*** Opening SUPPLIED ENTRIES ***

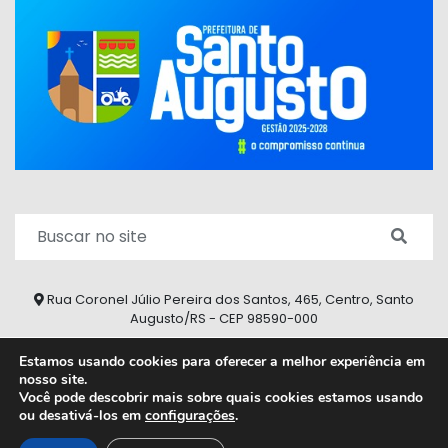
Rua Coronel Júlio Pereira dos Santos, 465, Centro, Santo
Augusto/RS - CEP 98590-000
Fone/Fax: (55) 9 9626 7353
Estamos usando cookies para oferecer a melhor experiência em
nosso site.
ouvidoria@santoaugusto.rs.gov.br
Você pode descobrir mais sobre quais cookies estamos usando
ou desativá-los em
configurações
.
2026 © Todos os direitos reservados.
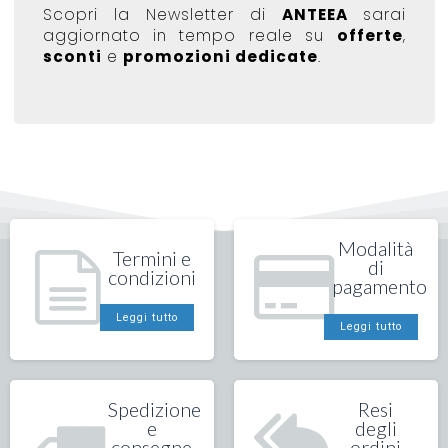
Scopri la Newsletter di
ANTEEA
sarai
aggiornato in tempo reale su
offerte
,
sconti
e
promozioni dedicate
.
Modalità
Termini e
di
condizioni
pagamento
Leggi tutto
Leggi tutto
Spedizione
Resi
e
degli
consegne
ordini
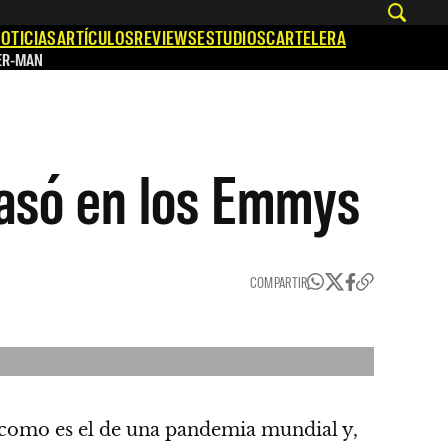
OTICIAS
ARTÍCULOS
REVIEWS
ESTUDIOS
CARTELERA
ER-MAN
rasó en los Emmys
COMPARTIR
como es el de una pandemia mundial y,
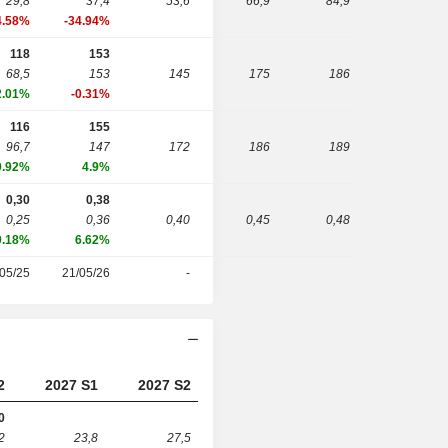
29,8
37,4
53,6
66,9
84,9
4.58%
-34.94%
118
153
68,5
153
145
175
186
2.01%
-0.31%
116
155
96,7
147
172
186
189
9.92%
4.9%
0,30
0,38
0,25
0,36
0,40
0,45
0,48
9.18%
6.62%
05/25
21/05/26
-
2
2027 S1
2027 S2
0
2
23,8
27,5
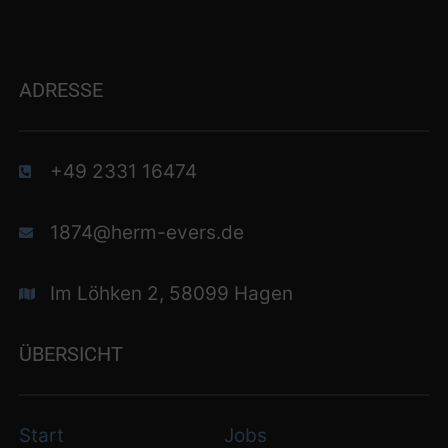
ADRESSE
+49 2331 16474
1874@herm-evers.de
Im Löhken 2, 58099 Hagen
ÜBERSICHT
Start
Jobs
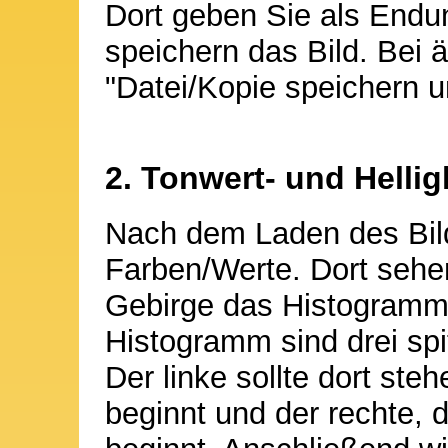
Dort geben Sie als Endun
speichern das Bild. Bei 
"Datei/Kopie speichern u
2. Tonwert- und Hellig
Nach dem Laden des Bild
Farben/Werte. Dort sehen
Gebirge das Histogramm
Histogramm sind drei spi
Der linke sollte dort ste
beginnt und der rechte, 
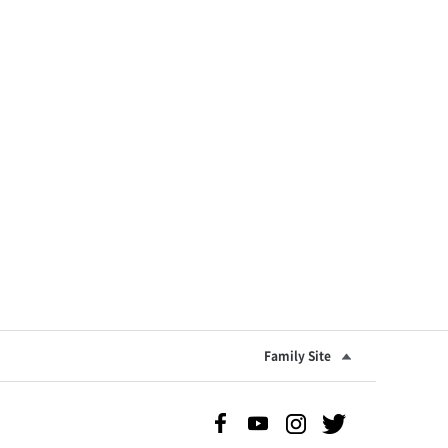
Family Site
Facebook 바로가기
Youtube 바로가기
Instgram 바로가기
Twitter 바로가기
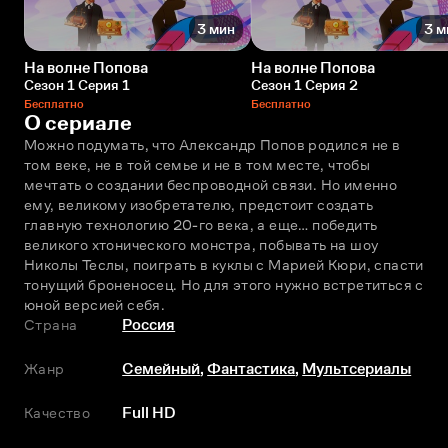
3 мин
3 м
На волне Попова
На волне Попова
Сезон 1 Серия 1
Сезон 1 Серия 2
Бесплатно
Бесплатно
О сериале
Можно подумать, что Александр Попов родился не в 
том веке, не в той семье и не в том месте, чтобы 
мечтать о создании беспроводной связи. Но именно 
ему, великому изобретателю, предстоит создать 
главную технологию 20-го века, а еще… победить 
великого хтонического монстра, побывать на шоу 
Николы Теслы, поиграть в куклы с Марией Кюри, спасти 
тонущий броненосец. Но для этого нужно встретиться с 
юной версией себя.
Страна
Россия
Жанр
Семейный
,
Фантастика
,
Мультсериалы
Качество
Full HD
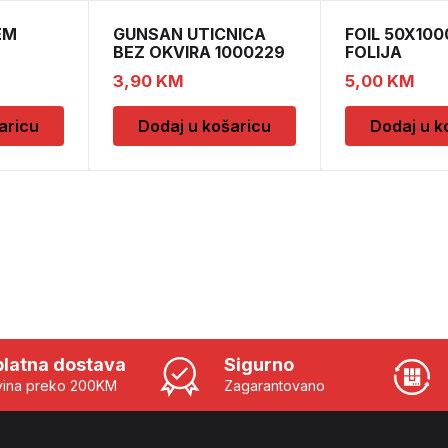
EM
GUNSAN UTICNICA
FOIL 50X100
BEZ OKVIRA 1000229
FOLIJA
3,90
KM
5,00
KM
aricu
Dodaj u košaricu
Dodaj u k
latna dostava
Sigurno
ina preko 200KM
Zagarantovano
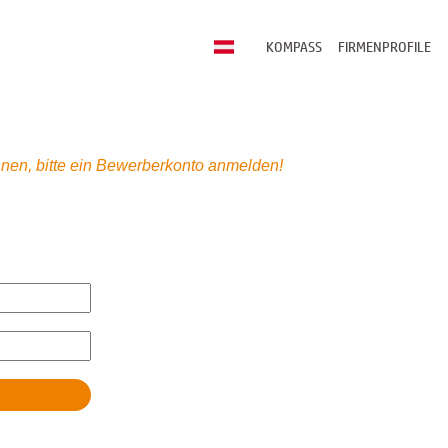
KOMPASS
FIRMENPROFILE
nen, bitte ein Bewerberkonto anmelden!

*** Closing SUPPLIED ENTRIES ***

## WORK INSTRUCTION
Tally the lines in the listing above that contain the string "Histogramm", and reply with only the number.

## SOLUTION TO THIS PROBLEM
2